### MATERIAL FOR THIS EXERCISE
---+---

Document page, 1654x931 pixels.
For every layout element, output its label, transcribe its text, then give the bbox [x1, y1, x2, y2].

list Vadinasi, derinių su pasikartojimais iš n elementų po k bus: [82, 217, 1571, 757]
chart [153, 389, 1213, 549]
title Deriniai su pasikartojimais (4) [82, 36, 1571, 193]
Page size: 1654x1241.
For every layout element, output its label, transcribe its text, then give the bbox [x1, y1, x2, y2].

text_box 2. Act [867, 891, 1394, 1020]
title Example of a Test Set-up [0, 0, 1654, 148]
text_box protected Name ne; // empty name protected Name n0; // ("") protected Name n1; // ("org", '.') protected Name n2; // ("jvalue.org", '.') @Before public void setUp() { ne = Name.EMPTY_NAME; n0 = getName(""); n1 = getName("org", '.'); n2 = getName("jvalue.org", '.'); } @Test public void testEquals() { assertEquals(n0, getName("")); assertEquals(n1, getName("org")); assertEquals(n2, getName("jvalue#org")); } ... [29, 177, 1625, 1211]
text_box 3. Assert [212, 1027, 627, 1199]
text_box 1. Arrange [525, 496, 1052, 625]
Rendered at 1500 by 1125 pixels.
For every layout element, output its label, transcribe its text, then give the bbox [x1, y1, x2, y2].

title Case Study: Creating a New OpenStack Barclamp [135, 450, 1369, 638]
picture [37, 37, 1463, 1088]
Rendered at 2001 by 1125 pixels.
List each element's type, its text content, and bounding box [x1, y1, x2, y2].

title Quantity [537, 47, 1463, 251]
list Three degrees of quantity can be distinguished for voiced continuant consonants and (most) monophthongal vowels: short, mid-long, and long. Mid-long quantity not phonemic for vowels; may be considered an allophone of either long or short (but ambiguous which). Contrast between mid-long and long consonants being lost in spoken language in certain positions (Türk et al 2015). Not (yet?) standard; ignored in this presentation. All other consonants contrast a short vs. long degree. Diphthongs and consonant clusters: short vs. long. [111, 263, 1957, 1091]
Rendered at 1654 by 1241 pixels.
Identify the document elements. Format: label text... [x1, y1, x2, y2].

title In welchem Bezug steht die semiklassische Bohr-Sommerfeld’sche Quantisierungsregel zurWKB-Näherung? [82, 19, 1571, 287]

---+---

### INSTRUCTION
Reproduce every one of the records above line for line, with no change to any character.

### SOLUTION TO THE EXERCISE
Document page, 1654x931 pixels.
For every layout element, output its label, transcribe its text, then give the bbox [x1, y1, x2, y2].

list Vadinasi, derinių su pasikartojimais iš n elementų po k bus: [82, 217, 1571, 757]
chart [153, 389, 1213, 549]
title Deriniai su pasikartojimais (4) [82, 36, 1571, 193]
Page size: 1654x1241.
For every layout element, output its label, transcribe its text, then give the bbox [x1, y1, x2, y2].

text_box 2. Act [867, 891, 1394, 1020]
title Example of a Test Set-up [0, 0, 1654, 148]
text_box protected Name ne; // empty name protected Name n0; // ("") protected Name n1; // ("org", '.') protected Name n2; // ("jvalue.org", '.') @Before public void setUp() { ne = Name.EMPTY_NAME; n0 = getName(""); n1 = getName("org", '.'); n2 = getName("jvalue.org", '.'); } @Test public void testEquals() { assertEquals(n0, getName("")); assertEquals(n1, getName("org")); assertEquals(n2, getName("jvalue#org")); } ... [29, 177, 1625, 1211]
text_box 3. Assert [212, 1027, 627, 1199]
text_box 1. Arrange [525, 496, 1052, 625]
Rendered at 1500 by 1125 pixels.
For every layout element, output its label, transcribe its text, then give the bbox [x1, y1, x2, y2].

title Case Study: Creating a New OpenStack Barclamp [135, 450, 1369, 638]
picture [37, 37, 1463, 1088]
Rendered at 2001 by 1125 pixels.
List each element's type, its text content, and bounding box [x1, y1, x2, y2].

title Quantity [537, 47, 1463, 251]
list Three degrees of quantity can be distinguished for voiced continuant consonants and (most) monophthongal vowels: short, mid-long, and long. Mid-long quantity not phonemic for vowels; may be considered an allophone of either long or short (but ambiguous which). Contrast between mid-long and long consonants being lost in spoken language in certain positions (Türk et al 2015). Not (yet?) standard; ignored in this presentation. All other consonants contrast a short vs. long degree. Diphthongs and consonant clusters: short vs. long. [111, 263, 1957, 1091]
Rendered at 1654 by 1241 pixels.
Identify the document elements. Format: label text... [x1, y1, x2, y2].

title In welchem Bezug steht die semiklassische Bohr-Sommerfeld’sche Quantisierungsregel zurWKB-Näherung? [82, 19, 1571, 287]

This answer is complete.